Assignment ->
Retype, exactly as they appear below, the lines between the line holding "4.2 Abstract in Atti di convegno" and the line holding "Otto Altenkirch Landschaft – Alla Prima", both ends included.

━━━━━━━━━━━━━━━━━━━━━━━━━━━━━━

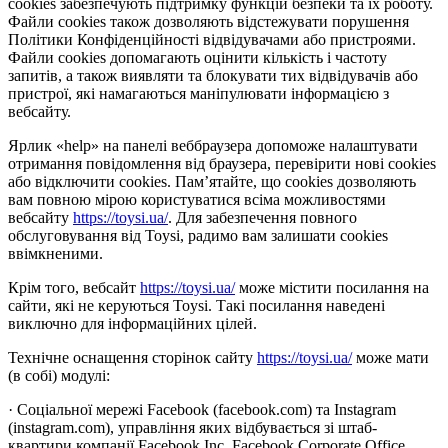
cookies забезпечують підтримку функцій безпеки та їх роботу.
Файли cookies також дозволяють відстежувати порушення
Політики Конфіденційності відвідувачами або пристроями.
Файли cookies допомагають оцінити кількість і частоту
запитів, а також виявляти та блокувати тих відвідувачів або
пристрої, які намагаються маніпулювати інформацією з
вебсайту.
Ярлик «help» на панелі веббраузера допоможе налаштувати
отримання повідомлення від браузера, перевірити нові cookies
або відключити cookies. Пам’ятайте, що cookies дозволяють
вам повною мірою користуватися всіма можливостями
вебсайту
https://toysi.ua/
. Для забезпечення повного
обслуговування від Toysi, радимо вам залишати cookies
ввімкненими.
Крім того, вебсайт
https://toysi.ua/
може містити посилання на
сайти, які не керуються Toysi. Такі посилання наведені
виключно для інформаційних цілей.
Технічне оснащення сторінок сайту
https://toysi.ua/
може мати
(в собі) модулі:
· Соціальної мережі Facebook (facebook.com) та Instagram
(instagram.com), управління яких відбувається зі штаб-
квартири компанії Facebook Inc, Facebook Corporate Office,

━━━━━━━━━━━━━━━━━━━━━━━━━━━━━━

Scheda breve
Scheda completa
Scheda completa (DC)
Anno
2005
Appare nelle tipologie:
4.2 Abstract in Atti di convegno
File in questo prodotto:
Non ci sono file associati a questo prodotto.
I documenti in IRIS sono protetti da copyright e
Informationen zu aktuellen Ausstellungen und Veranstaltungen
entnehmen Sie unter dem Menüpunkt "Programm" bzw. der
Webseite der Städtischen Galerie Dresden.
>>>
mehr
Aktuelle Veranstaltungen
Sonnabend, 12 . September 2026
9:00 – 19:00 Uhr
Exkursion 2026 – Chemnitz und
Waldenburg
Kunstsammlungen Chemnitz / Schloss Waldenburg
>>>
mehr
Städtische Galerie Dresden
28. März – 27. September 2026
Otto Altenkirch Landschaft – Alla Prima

━━━━━━━━━━━━━━━━━━━━━━━━━━━━━━

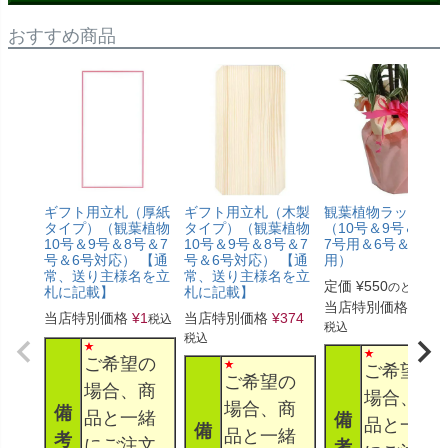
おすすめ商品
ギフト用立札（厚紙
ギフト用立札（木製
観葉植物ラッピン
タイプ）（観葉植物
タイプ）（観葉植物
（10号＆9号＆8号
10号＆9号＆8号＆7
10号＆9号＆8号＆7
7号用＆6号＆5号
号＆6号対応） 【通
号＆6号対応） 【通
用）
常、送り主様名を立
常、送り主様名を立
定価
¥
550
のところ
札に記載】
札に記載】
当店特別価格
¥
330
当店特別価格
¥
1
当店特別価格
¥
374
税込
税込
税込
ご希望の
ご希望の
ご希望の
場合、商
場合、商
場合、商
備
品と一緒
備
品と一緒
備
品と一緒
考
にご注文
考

━━━━━━━━━━━━━━━━━━━━━━━━━━━━━━

Written answer ->
4.2 Abstract in Atti di convegno
File in questo prodotto:
Non ci sono file associati a questo prodotto.
I documenti in IRIS sono protetti da copyright e
Informationen zu aktuellen Ausstellungen und Veranstaltungen
entnehmen Sie unter dem Menüpunkt "Programm" bzw. der
Webseite der Städtischen Galerie Dresden.
>>>
mehr
Aktuelle Veranstaltungen
Sonnabend, 12 . September 2026
9:00 – 19:00 Uhr
Exkursion 2026 – Chemnitz und
Waldenburg
Kunstsammlungen Chemnitz / Schloss Waldenburg
>>>
mehr
Städtische Galerie Dresden
28. März – 27. September 2026
Otto Altenkirch Landschaft – Alla Prima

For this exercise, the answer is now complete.